The doctors say, in their report in Nature Communications,1 that their findings confirm that covid-19 causes maternal viremia, placental infection, and neonatal viremia. Previously, doctors had thought that some babies had contracted the virus in the womb but could not rule out the chance that the baby had been infected during or shortly after delivery.
The mother was hospitalised in March after two days with a fever and severe cough. Real time polymerase chain reaction detected the E and S genes of the SARS-CoV-2 in her blood and in nasopharyngeal and vaginal swabs. Three days later, the fetus developed tachycardia and a caesarean section was performed “with intact amniotic membranes, in full isolation, and under general anaesthesia because of maternal respiratory symptoms. Clear amniotic fluid was collected prior to rupture of membranes, during caesarean section, and tested positive for both the E and S genes,” the doctors reported.

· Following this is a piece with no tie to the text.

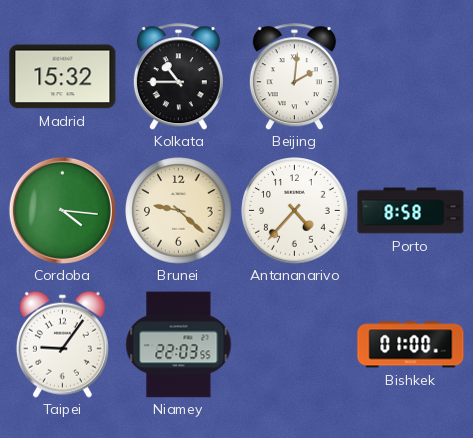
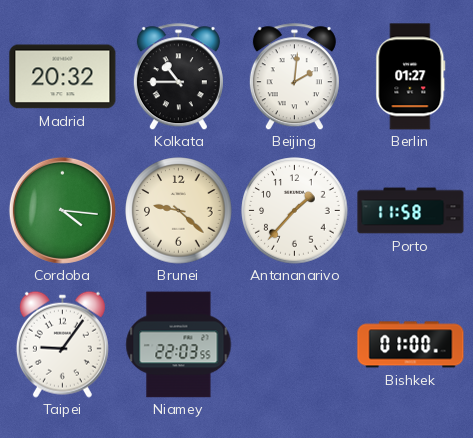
Madrid: 15:32 -> 20:32
Berlin: none -> 01:27
Antananarivo: 4:37 -> 1:37
Porto: 8:58 -> 11:58
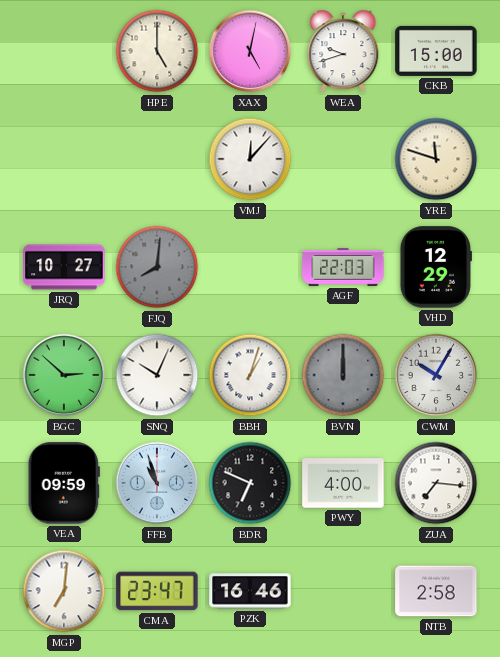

The baby had an Apgar score of 4 and was intubated (because of the general anaesthesia) and transferred in full isolation to the neonatal intensive care unit in a negative pressure room. Before he was extubated, blood and bronchoalveolar fluid were collected. Both were positive for the E and S genes of the virus.
Three days after birth the baby developed irritability, difficulty feeding, muscle weakness, and opisthotonos—neurological signs that the infection had crossed the placenta. The virus was detected in the baby’s blood. Cerebrospinal fluid did not show covid-19 or other possible causes but magnetic resonance imaging scans showed gliosis, a sign of infection.
The baby slowly improved over the next few days and was discharged after 18 days. Follow-up at nearly two months showed neurological improvement and normal growth.
“The good news is that the baby very much recovered. The baby is fine,” corresponding author Daniele De Luca told the Guardian.2 He is medical director of paediatrics and neonatal clinical care at Antoine Béclère Hospital in Paris.
Real-time polymerase chain reaction testing of the placenta, which showed signs of inflammation, was positive for both the E and S genes of covid-19.
The report noted that “Both E and S genes of SARS-CoV-2 were found in each and every specimen. The viral load is much higher in the placental tissue than in amniotic fluid or maternal blood: this suggests the presence of the virus in placental cells, which is consistent with findings of inflammation seen at histological examination.”
De Luca told the Guardian that pregnant women should be reassured, saying, “Clinicians must be aware that this may happen. It’s not common, that’s for sure, but it may happen and it must be considered in the clinical workout.”